Updated on August 11, 2020

Comments

  • pilau
    pilau almost 4 years

    I have one auto-carousel directive which iterates through the linked element's children.

    The children however are not yet loaded in the DOM, because their ng-ifs expressions have not been parsed yet.

    How can I make sure the parent directive knows there have been changes to it's DOM tree?

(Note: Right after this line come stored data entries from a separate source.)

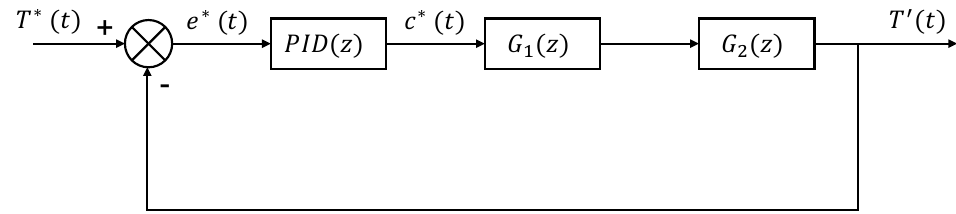
Figure 3. PID control system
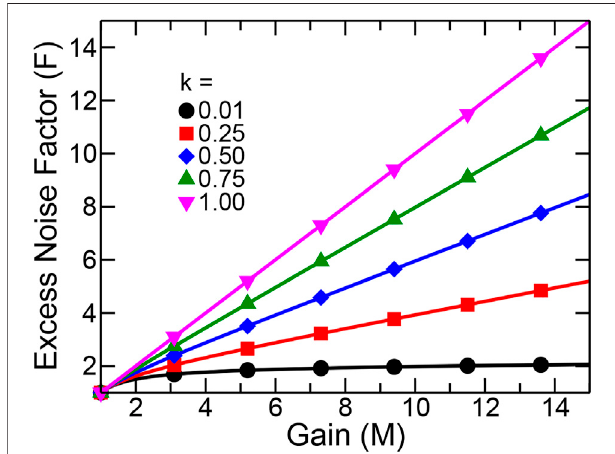
FIGURE 3 | Excess noise factor as a function of the gain from the local model ( Eq. 2 ) for k = 0.01, 0.25, 0.5, 0.75, 1.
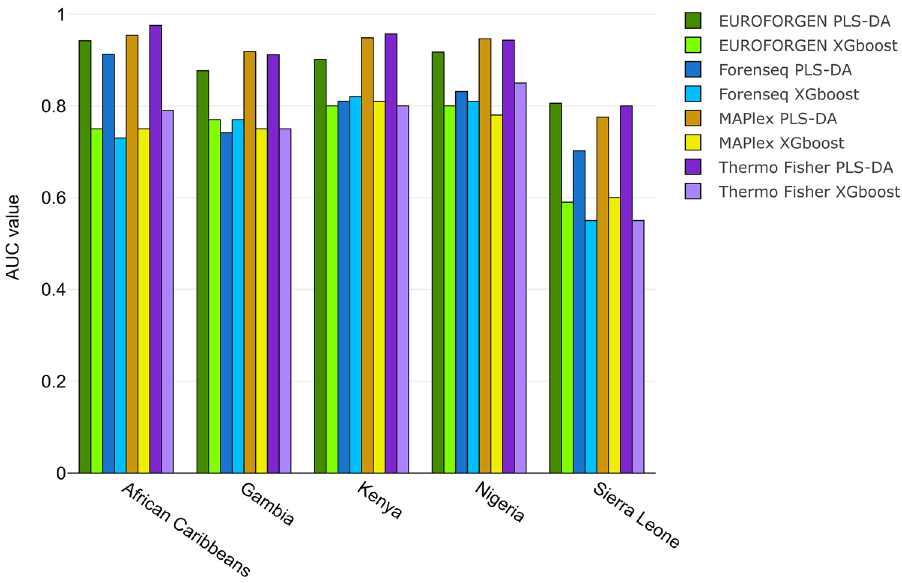
Figure 8. Comparison of AUC values obtained fromPLS-DA and XGBoost model for African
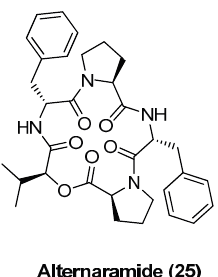
Figure 4. Structure of alternaramide ( 25 ).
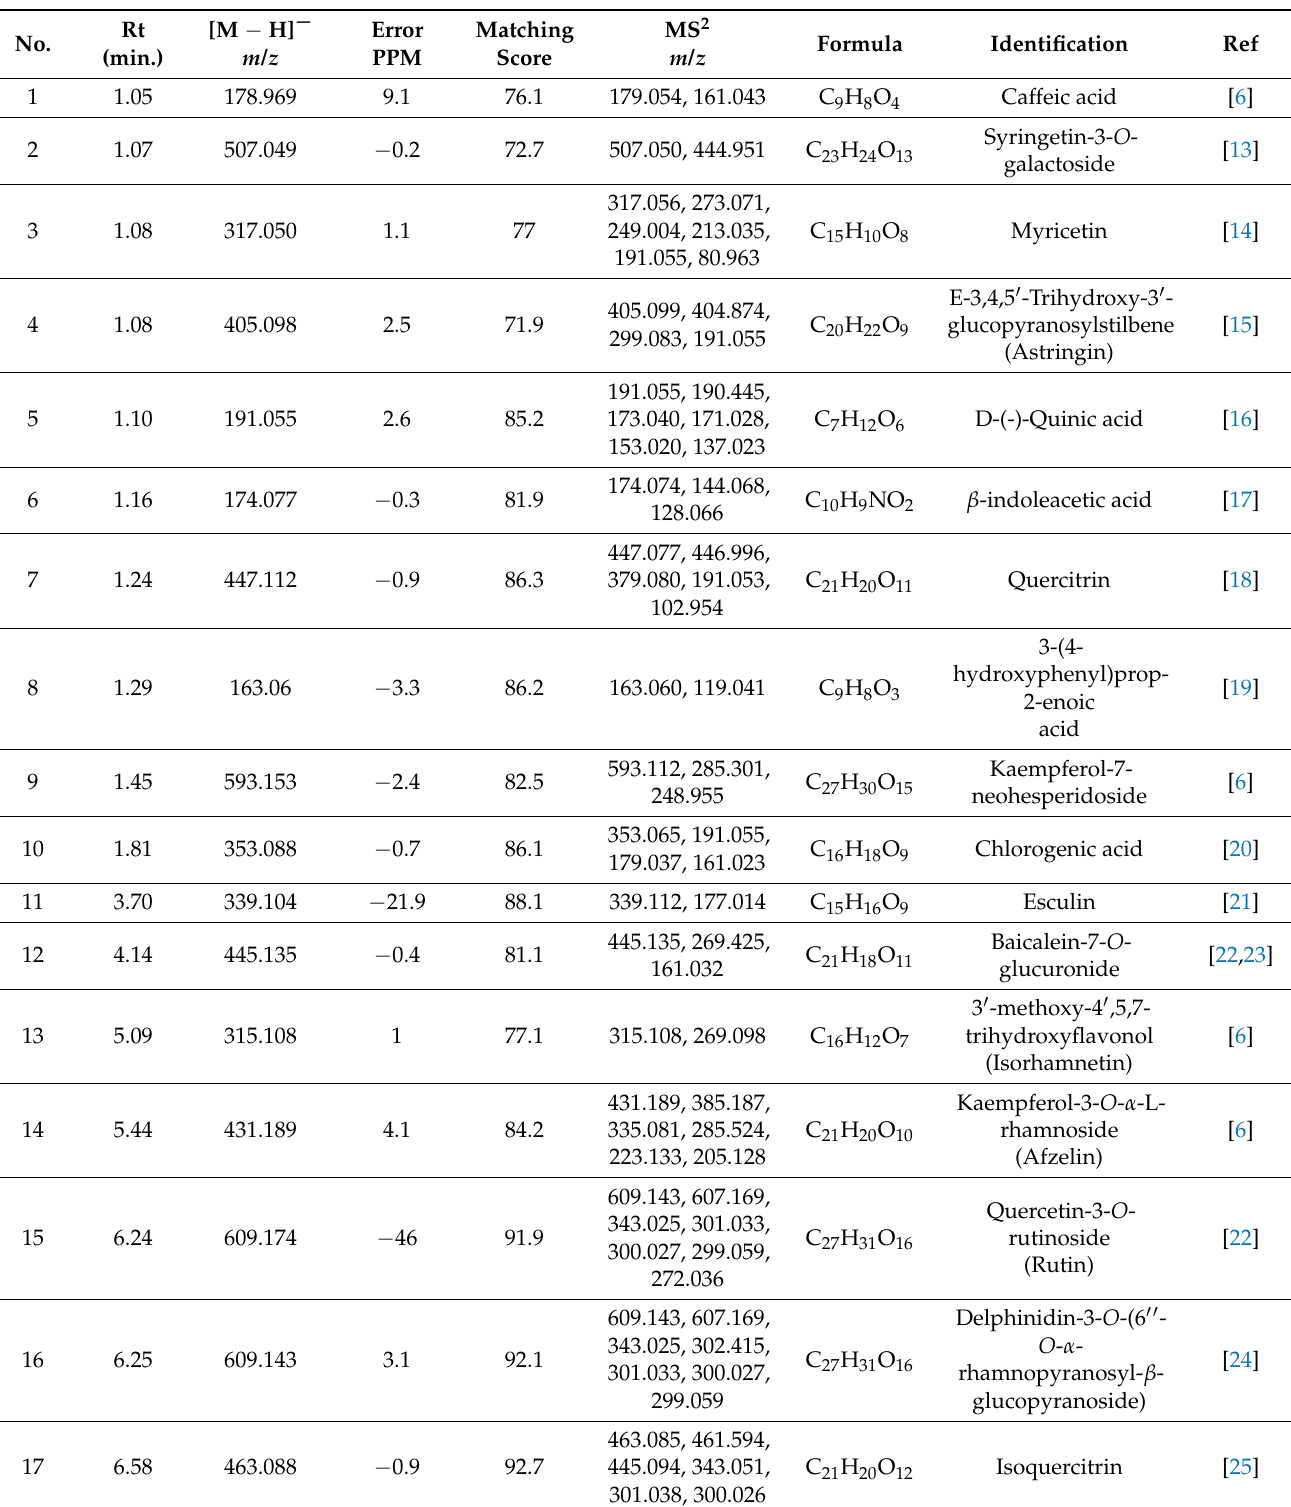
Table 1. Phytochemical profiling of G. thunbergia methanol extract of leaves by LC–ESI–MS/MS in negative ion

            <ul class="unstyled" auto-carousel>
              <li class="slide" ng-if="name">{{name}}</li>
              ...
              <li class="slide" ng-if="email">{{email}}</li>
            </ul>
    

    I could use $timeout but that feels unreliable. I could also use ng-show instead of ng-if but that does not answer the question and not what I need.

  • Elise
    Elise over 10 years
    This is nice! I had a situation where I needed to run a function every time an input element was added or removed inside a parent. So, $scope.$watch(function () { return $(".parent input").length; }, .... This works awesomely, but I am wondering about performance..
  • pilau
    pilau over 10 years
    Well with that you'll be calling at least one jQuery lookup, (in this case, a very bad one too) on every $digest cycle. That's quite bad in terms of performances. You could cache the node and then use jQuery's find() to improve on that
  • Simon Thum
    Simon Thum almost 9 years
    Exactly what I was looking for. Thanks!
  • Mario Levrero
    Mario Levrero almost 9 years
    Is a nice one if you can modify your children, not if you are waiting for a third party element to appear
  • IProblemFactory
    IProblemFactory almost 9 years
    That is interesting, however requires IE 11.
  • commonpike
    commonpike almost 9 years
    Typical .. exactly what I'm looking for, and the docs tell me not to use it .. docs.angularjs.org/api/ng/directive/ngInit
  • Simon Dragsbæk
    Simon Dragsbæk over 8 years
    I did like this instead to listen for the content length on a contenteditable like this: scope.$watch(function () { return element[0].innerHTML.length;}, function (n, o) { /*Do a operation*/ });
  • pilau
    pilau over 8 years
    @SimonPertersen that's a clever one for contenteditables!
  • Nik Sumeiko
    Nik Sumeiko about 8 years
    It's also suggested to compare newValue with oldValue using angular.equals(newValue, oldValue), even comparable values are plain numbers in the use case of this answer.
  • Jeff Dunlop
    Jeff Dunlop over 7 years
    This is the only thing that worked for me. I needed to run some code after a form was dynamically inserted into the dom.